Q.L.: Le milieu de la justice est majoritairement composé d’hommes. En tant que femme, avez-vous ressenti des difficultés?
M.M.C.: Je ne veux pas être aveugle à ces difficultés, j’essaye toujours d’apprendre à les dépasser. Cependant, j’ai aussi eu beaucoup de chance. Je suis très souvent tombée sur beaucoup d’égalité et de soutien.
J’espère inspirer des femmes à poursuivre leur passion dans le droit international, mais aussi en général dans le milieu scientifique. Il faut oser. Les préjugés sont là pour se faire briser.
Quand je suis arrivée à Montréal, on m’a tout de suite dit que j’allais avoir beaucoup de difficultés, que le français n’était pas ma langue maternelle. J’ai étudié de manière assidue et j’ai refusé de me décourager parce que quelqu’un m’avait dit que je n’étais pas francophone et que je ne pouvais réussir.
Q.L.: Vous avez récemment été nommée à la Global Young Academy, une organisation prestigieuse qui rassemble de jeunes scientifiques du monde entier. Quelle importance revêt la science pour vous?

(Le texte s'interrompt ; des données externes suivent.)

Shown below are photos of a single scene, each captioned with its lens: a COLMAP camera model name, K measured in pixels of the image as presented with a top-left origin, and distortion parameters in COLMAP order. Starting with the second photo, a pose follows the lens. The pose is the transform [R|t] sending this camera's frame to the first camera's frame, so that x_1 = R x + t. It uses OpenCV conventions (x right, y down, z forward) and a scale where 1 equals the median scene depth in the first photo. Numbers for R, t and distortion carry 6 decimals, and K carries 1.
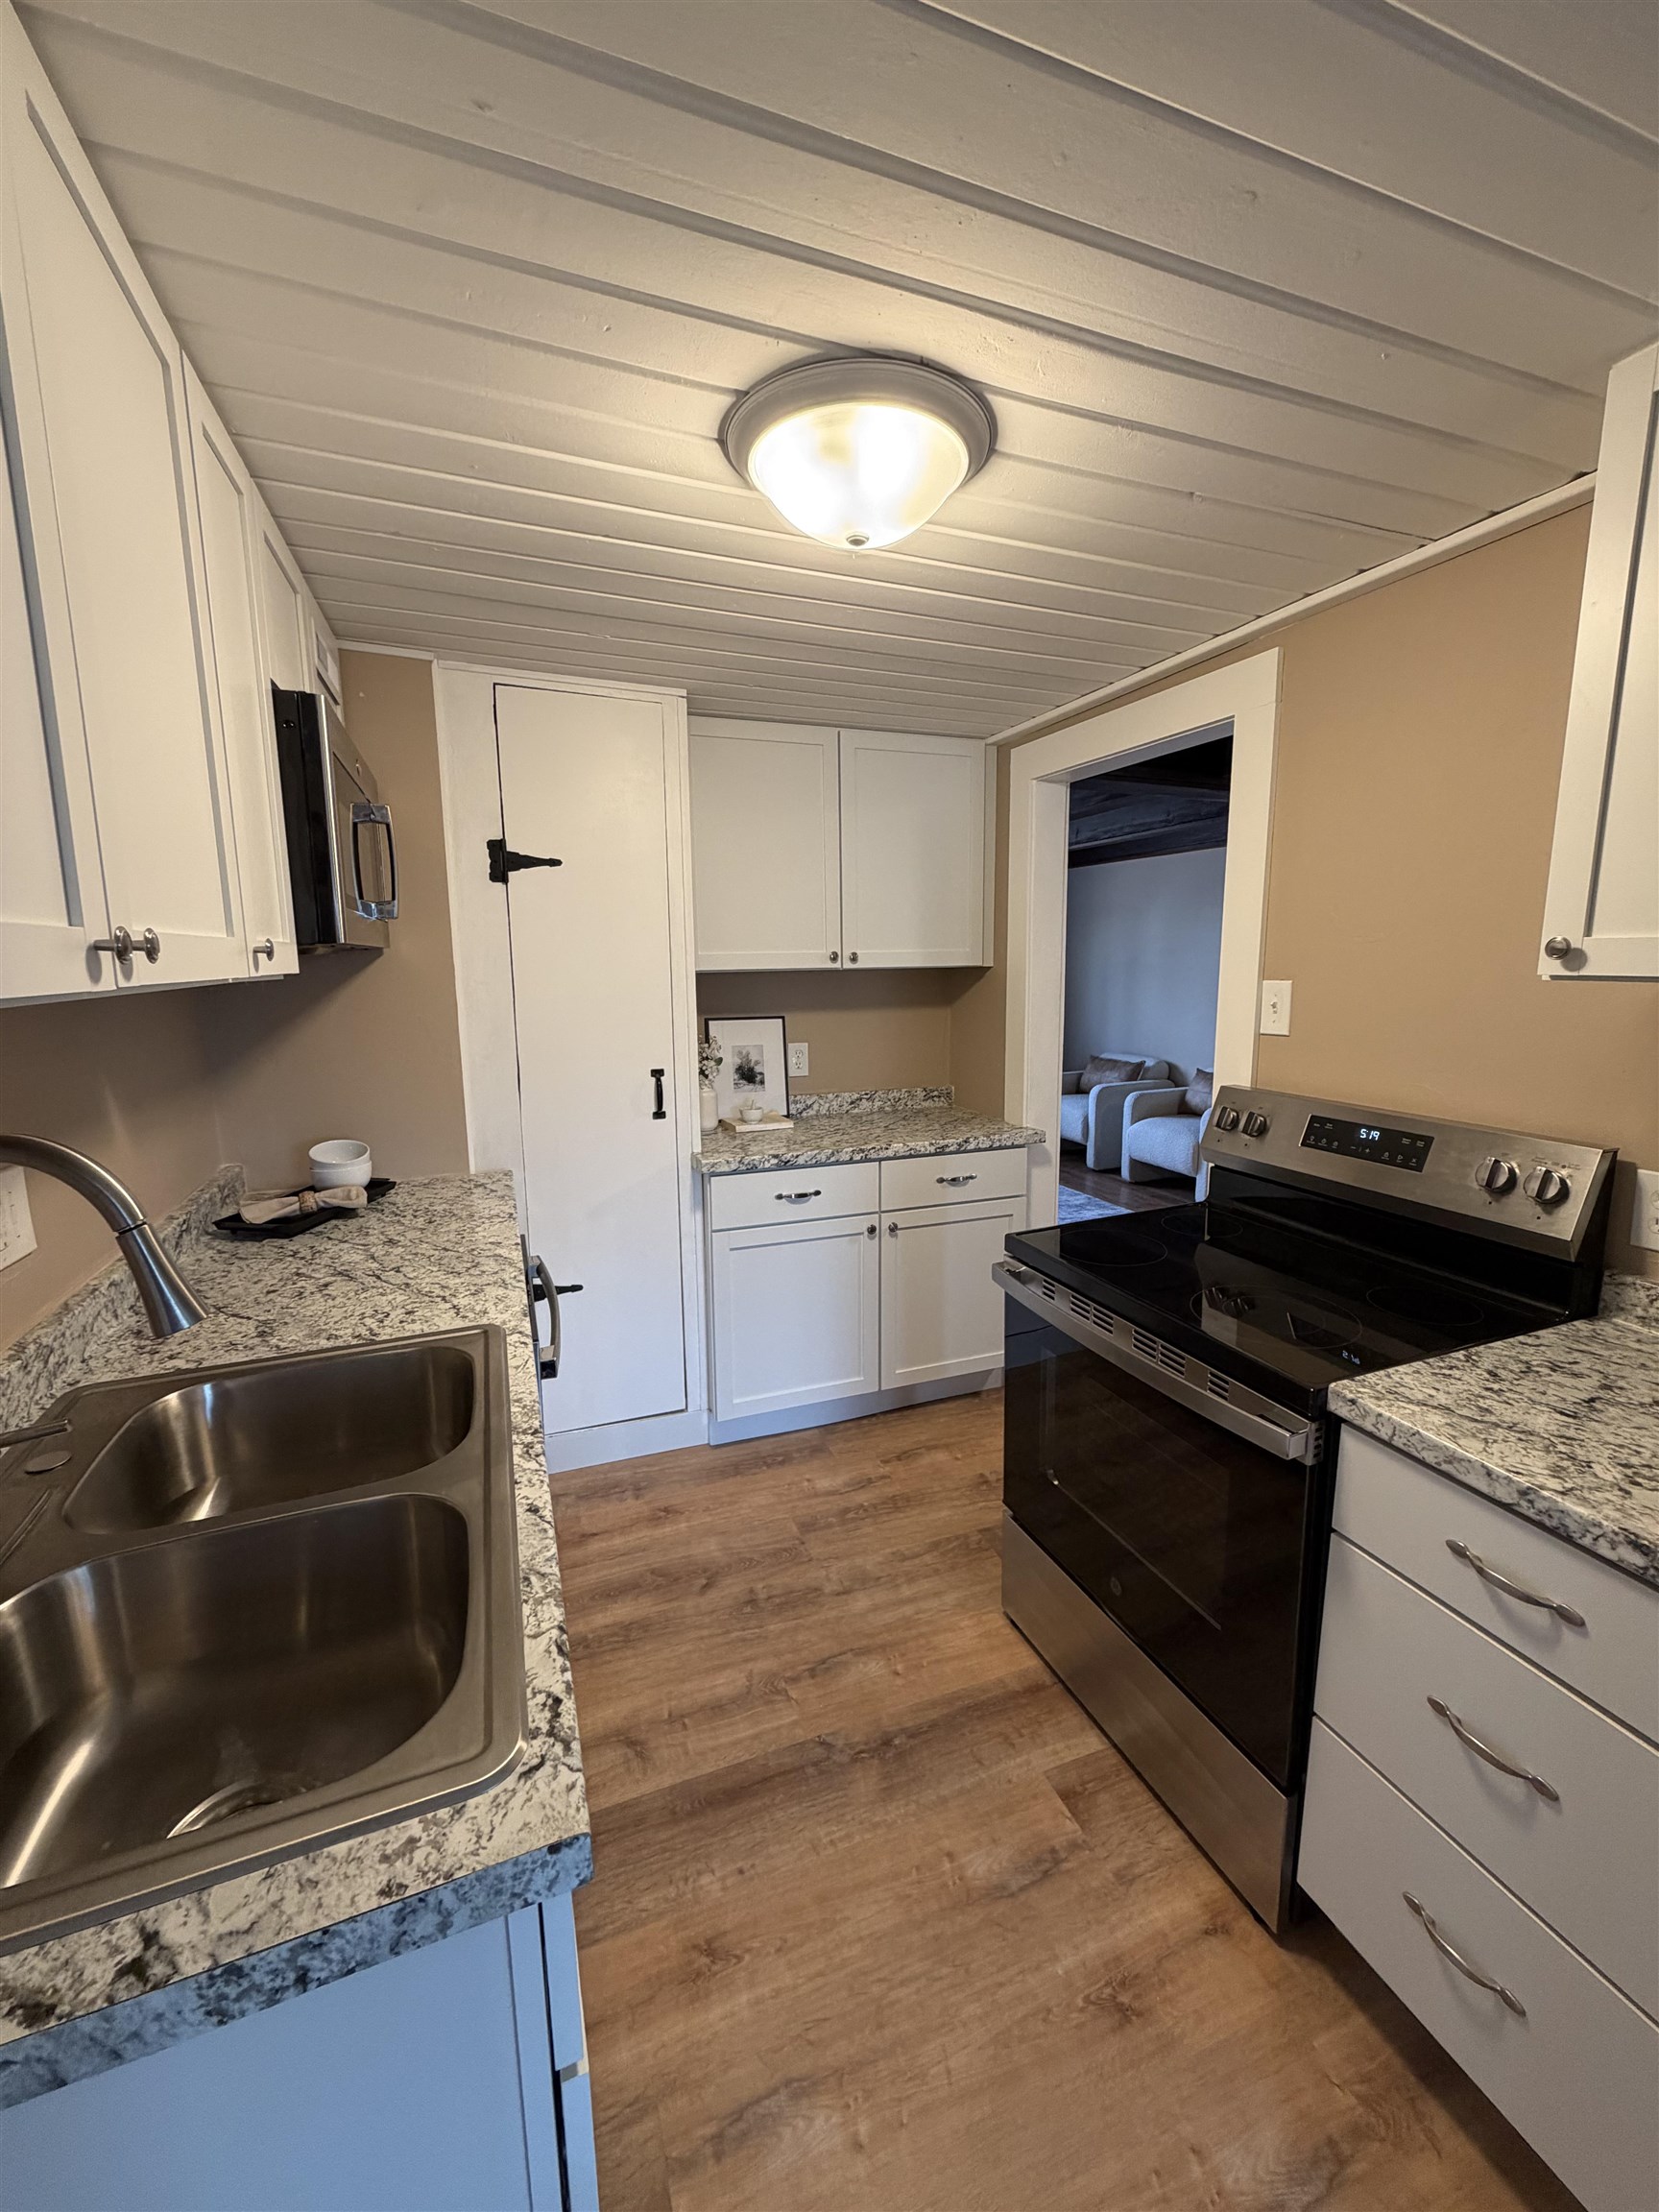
lens RADIAL K [[884.4, 0, 829.9], [0, 884.4, 1097.1], [0, 0, 1]] dist [0.002529, 0.000202]
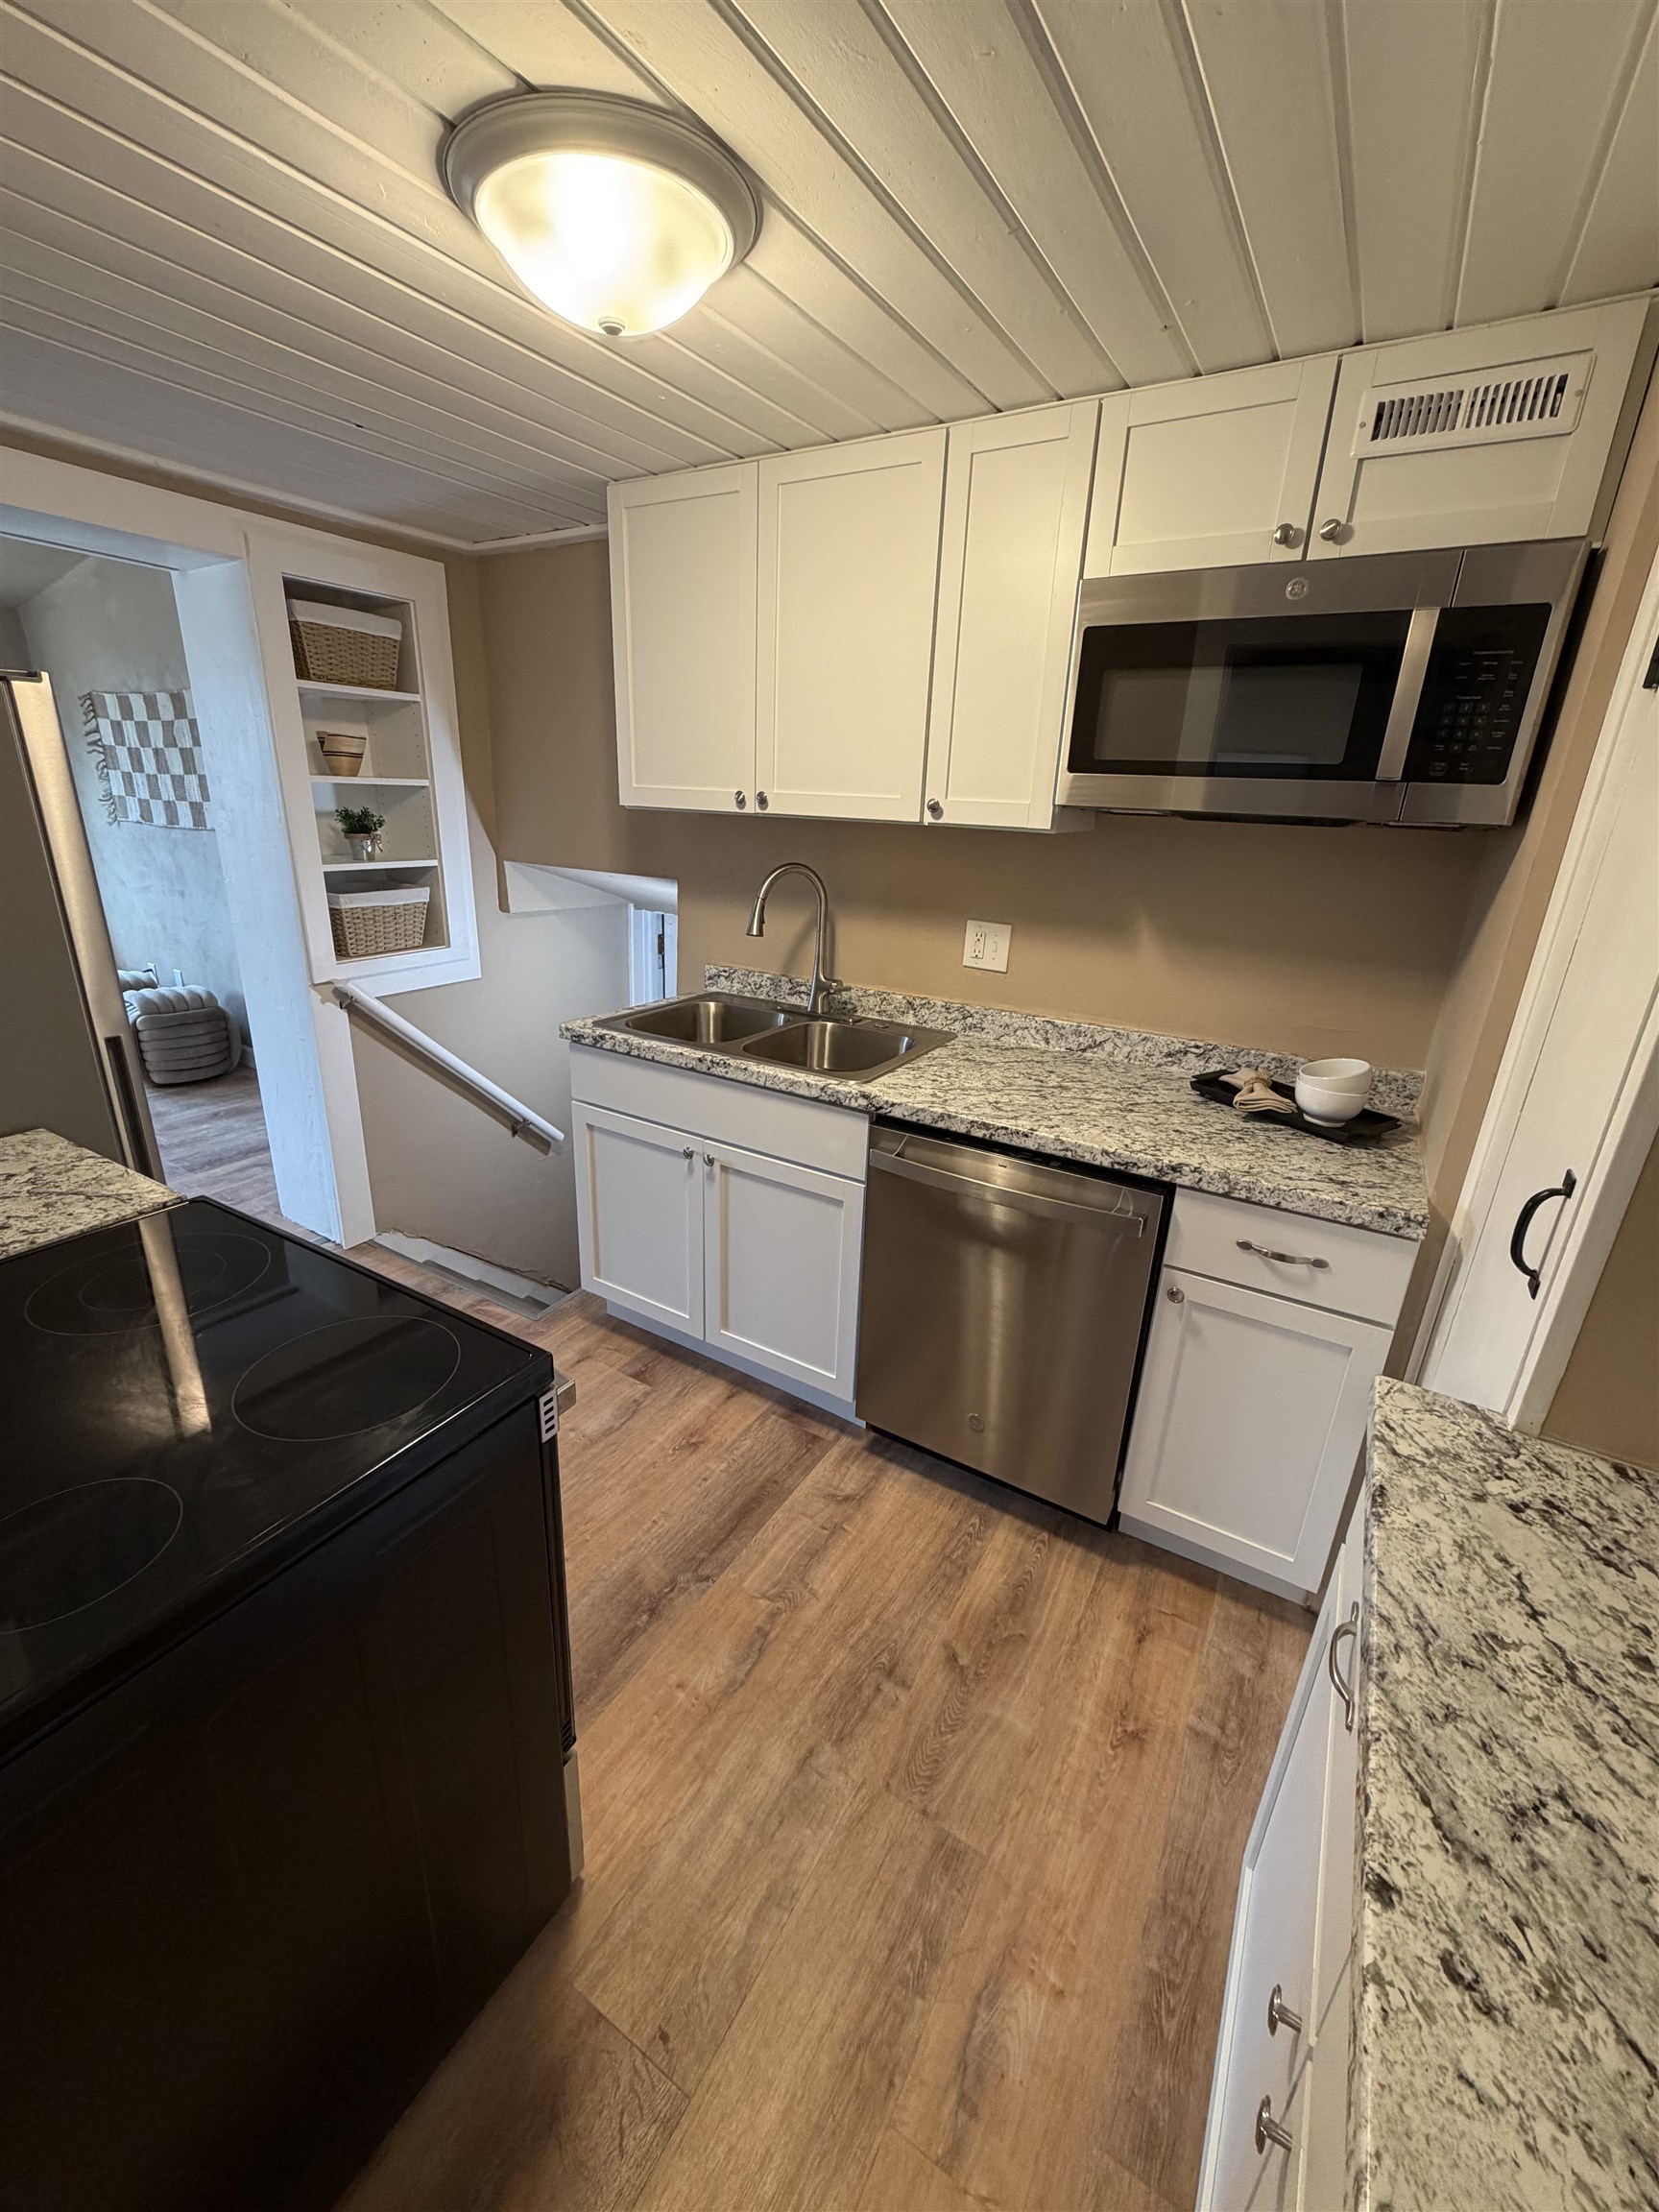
lens RADIAL K [[884.4, 0, 826.6], [0, 884.4, 1105.6], [0, 0, 1]] dist [0.002529, 0.000202]
pose [[-0.793212, 0.187438, -0.579380, 0.399907], [-0.124932, 0.881118, 0.456096, -0.284558], [0.595992, 0.434164, -0.675496, 1.603235]]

M.C.: Je suis devenue professeure pour transmettre la passion de la science, j’aime beaucoup l’échange avec les étudiants. C’est pour cette raison que j’ai postulé à une chaire de recherche, pour travailler avec des étudiants, non seulement les miens, mais aussi des stagiaires d’ailleurs. J’apprends avec eux [rires]!
L’occasion de travailler avec la nouvelle génération, des scientifiques qui vont changer le monde, c’est la meilleure partie de ma carrière. Partager notre passion, nos intérêts, c’est le meilleur impact que nous pouvons donner. Je trouve ça beau de pouvoir, peut-être, inspirer des personnes pour créer un changement, pour trouver des solutions dans le monde complexe dans lequel nous vivons actuellement.